Tatiara farmer Shaun Taylor was pretty shocked to stumble across a brown snake in his hay shed, midway through the act of polishing off another brown snake!
The incident happened just before the Christmas and New Year break, when Mr Taylor was testing moisture levels in hay bales.
“I went to turn around and was shocked to see the snakes about two metres behind me,” he said.
“It took me a bit to work out exactly what was happening – I’ve seen snakes congregate together during mating season and initially I thought that’s what was happening.
“Upon closer inspection I realised one of the adult snakes was in the process of suffocating and consuming the other similarly sized adult snake.”

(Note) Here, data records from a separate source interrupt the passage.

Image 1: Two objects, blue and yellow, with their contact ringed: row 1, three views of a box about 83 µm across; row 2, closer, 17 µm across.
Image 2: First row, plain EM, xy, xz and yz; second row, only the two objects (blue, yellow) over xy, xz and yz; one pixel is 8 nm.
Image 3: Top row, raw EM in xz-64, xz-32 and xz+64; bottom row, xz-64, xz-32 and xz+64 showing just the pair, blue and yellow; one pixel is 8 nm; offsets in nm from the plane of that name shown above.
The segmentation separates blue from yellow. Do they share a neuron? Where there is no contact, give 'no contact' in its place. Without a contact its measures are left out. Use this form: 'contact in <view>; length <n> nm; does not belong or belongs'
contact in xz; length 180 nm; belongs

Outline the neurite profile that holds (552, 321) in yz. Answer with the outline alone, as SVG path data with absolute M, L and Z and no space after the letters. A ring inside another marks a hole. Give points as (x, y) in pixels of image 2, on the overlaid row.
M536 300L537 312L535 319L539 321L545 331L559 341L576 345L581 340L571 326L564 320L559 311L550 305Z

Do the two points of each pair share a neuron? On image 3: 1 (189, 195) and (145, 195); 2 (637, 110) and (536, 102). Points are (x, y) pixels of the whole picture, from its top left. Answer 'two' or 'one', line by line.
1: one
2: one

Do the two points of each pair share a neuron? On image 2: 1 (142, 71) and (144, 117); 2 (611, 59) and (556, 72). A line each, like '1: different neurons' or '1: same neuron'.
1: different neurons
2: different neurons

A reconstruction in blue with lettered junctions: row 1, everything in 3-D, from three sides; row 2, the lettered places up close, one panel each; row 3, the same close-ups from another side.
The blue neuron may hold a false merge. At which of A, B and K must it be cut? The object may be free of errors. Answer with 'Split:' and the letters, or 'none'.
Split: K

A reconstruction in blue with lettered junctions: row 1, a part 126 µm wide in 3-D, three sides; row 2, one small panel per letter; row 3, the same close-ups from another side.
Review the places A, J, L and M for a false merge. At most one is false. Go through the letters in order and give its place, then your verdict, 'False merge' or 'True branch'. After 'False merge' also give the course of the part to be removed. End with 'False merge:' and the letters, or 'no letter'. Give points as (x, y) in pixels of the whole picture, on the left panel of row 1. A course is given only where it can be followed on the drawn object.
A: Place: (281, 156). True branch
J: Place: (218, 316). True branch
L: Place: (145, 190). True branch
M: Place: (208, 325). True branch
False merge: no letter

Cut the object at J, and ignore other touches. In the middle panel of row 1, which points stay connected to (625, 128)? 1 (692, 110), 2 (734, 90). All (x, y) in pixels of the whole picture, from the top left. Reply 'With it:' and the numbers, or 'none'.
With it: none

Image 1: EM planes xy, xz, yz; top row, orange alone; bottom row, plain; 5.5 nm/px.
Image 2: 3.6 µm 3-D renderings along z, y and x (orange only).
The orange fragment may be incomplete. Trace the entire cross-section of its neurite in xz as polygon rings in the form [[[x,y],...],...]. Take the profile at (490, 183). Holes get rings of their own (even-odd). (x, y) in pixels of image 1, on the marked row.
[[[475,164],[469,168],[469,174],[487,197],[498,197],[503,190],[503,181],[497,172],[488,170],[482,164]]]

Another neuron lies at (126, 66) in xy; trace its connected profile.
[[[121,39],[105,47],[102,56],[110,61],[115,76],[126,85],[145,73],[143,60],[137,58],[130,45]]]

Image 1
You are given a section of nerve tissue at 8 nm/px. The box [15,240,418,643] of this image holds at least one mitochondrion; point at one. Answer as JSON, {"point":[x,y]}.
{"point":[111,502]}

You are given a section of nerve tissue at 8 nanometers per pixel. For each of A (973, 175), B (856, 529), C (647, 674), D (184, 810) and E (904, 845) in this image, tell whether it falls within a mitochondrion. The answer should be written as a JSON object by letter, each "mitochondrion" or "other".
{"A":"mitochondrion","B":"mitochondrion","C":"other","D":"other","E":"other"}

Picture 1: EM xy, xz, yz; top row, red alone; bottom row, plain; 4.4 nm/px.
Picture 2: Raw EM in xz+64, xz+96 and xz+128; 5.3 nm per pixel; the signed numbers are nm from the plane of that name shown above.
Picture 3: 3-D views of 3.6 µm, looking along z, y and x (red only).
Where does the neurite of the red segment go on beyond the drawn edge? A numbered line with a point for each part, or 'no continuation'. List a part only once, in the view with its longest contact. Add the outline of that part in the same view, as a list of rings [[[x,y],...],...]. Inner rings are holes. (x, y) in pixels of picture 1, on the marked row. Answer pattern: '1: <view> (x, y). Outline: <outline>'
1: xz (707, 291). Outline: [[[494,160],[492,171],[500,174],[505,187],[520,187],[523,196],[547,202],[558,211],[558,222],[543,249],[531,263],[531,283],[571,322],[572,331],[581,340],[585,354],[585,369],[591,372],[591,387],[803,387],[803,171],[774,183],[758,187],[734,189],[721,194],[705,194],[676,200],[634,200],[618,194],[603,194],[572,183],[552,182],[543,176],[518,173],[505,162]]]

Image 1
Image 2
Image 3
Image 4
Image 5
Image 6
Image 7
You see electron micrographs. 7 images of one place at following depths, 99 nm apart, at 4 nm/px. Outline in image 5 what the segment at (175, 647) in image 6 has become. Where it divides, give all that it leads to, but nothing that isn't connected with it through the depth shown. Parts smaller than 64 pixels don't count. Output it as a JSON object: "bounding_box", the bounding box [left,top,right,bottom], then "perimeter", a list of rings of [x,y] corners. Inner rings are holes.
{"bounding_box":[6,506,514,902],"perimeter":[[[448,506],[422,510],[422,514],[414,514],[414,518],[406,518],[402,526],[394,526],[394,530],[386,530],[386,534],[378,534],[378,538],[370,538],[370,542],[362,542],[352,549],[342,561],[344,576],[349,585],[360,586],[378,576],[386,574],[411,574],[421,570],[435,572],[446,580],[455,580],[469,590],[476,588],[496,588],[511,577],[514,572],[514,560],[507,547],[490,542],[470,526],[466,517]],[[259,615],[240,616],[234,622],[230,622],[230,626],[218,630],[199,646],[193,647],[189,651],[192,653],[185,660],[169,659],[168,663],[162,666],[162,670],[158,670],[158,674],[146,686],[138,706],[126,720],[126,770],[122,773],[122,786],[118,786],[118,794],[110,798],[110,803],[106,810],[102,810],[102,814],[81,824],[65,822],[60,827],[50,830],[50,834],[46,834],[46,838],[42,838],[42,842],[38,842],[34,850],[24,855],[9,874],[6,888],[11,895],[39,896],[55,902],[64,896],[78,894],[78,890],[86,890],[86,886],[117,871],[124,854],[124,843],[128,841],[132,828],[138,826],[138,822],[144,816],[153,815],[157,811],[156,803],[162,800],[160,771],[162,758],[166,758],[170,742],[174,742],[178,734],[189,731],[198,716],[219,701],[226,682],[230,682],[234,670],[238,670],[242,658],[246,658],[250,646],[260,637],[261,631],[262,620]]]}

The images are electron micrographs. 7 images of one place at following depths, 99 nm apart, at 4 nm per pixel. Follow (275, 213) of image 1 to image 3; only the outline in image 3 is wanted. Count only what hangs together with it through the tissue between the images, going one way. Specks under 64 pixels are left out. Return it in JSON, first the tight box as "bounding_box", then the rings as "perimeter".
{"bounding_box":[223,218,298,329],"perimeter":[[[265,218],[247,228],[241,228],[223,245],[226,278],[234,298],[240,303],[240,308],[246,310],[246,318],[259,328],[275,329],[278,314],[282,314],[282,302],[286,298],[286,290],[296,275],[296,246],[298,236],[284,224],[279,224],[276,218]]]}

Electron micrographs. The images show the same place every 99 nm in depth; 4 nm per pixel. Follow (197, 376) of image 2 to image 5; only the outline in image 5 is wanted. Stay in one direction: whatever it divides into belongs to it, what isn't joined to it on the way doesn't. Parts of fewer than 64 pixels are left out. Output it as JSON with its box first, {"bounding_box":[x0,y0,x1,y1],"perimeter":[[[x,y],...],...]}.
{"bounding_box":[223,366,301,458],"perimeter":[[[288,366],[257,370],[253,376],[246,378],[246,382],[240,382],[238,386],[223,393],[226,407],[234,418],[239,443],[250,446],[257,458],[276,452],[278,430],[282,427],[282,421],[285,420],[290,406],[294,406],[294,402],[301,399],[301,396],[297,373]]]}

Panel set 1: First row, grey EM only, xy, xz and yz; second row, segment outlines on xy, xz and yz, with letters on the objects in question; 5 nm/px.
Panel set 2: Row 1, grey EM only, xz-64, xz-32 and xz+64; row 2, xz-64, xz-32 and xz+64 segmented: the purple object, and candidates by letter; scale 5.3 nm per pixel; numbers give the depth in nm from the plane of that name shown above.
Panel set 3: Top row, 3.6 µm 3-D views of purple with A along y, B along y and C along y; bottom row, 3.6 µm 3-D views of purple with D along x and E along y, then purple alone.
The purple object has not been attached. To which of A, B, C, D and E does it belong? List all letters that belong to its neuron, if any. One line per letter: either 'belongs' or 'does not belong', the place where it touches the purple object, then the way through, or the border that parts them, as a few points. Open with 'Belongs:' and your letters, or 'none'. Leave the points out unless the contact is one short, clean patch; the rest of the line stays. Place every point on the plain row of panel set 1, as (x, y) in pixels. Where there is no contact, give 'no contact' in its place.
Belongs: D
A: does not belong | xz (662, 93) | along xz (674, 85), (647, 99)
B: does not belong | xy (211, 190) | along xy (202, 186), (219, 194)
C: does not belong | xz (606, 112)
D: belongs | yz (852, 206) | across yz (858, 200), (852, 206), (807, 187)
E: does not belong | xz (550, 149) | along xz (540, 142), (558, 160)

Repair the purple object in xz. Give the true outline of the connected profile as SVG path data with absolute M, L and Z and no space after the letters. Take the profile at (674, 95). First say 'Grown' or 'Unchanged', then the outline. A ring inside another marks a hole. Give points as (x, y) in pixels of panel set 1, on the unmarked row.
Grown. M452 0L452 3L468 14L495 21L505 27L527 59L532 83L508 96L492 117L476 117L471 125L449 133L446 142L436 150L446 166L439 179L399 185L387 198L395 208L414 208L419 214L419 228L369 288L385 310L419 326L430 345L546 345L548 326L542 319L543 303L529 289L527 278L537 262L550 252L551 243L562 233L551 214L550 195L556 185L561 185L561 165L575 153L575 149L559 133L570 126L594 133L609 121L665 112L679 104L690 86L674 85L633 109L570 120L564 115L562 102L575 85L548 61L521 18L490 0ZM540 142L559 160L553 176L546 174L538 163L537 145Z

Mr Taylor said he wasn’t particularly worried about the situation, but was ‘gobsmacked’ to see it happen and experience such a moment.
“In this particular case I was aware that snakes cannibalise each other, but usually it’s an adult snake eating a younger one,” he said.
“It probably happens more often than we think but we never have the chance to witness it – I thought to take some photos because it was something I had never seen before.
“I knew the snake wasn’t in a position to move or cause me too much harm, I well and truly still kept my distance.”
Mr Taylor said he did not want to disturb the snakes too much during the process and decided to momentarily leave the hay-shed.
“I came back about half an hour later and they had both disappeared,” Mr Taylor said.
“I assume it proceeded to swallow and ingest the other snake – apparently if you disturb them when they are ingesting and they regurgitate halfway through it can do quite a bit of damage.”
Mr Taylor told the Chronicle that dealing with snakes was part and parcel of growing up on a farm.
“You learn to live with them – snakes in general have a bit of a bad reputation and some people go out and try to get rid of them. We have to remember they are part of the life cycle and they certainly help keep the rats and mice down,” he said.
“It’s just a matter of being mindful that snakes are about, we are working within their environment and normally snakes are just as scared as us as we are with them.”
The reptiles in question were eastern brown snakes, native to eastern and central Australia and southern New Guinea.
The eastern brown snake is found in most habitats and has become more common in farmland and on the outskirts of urban areas, benefitting from agriculture due to increased numbers of its main prey.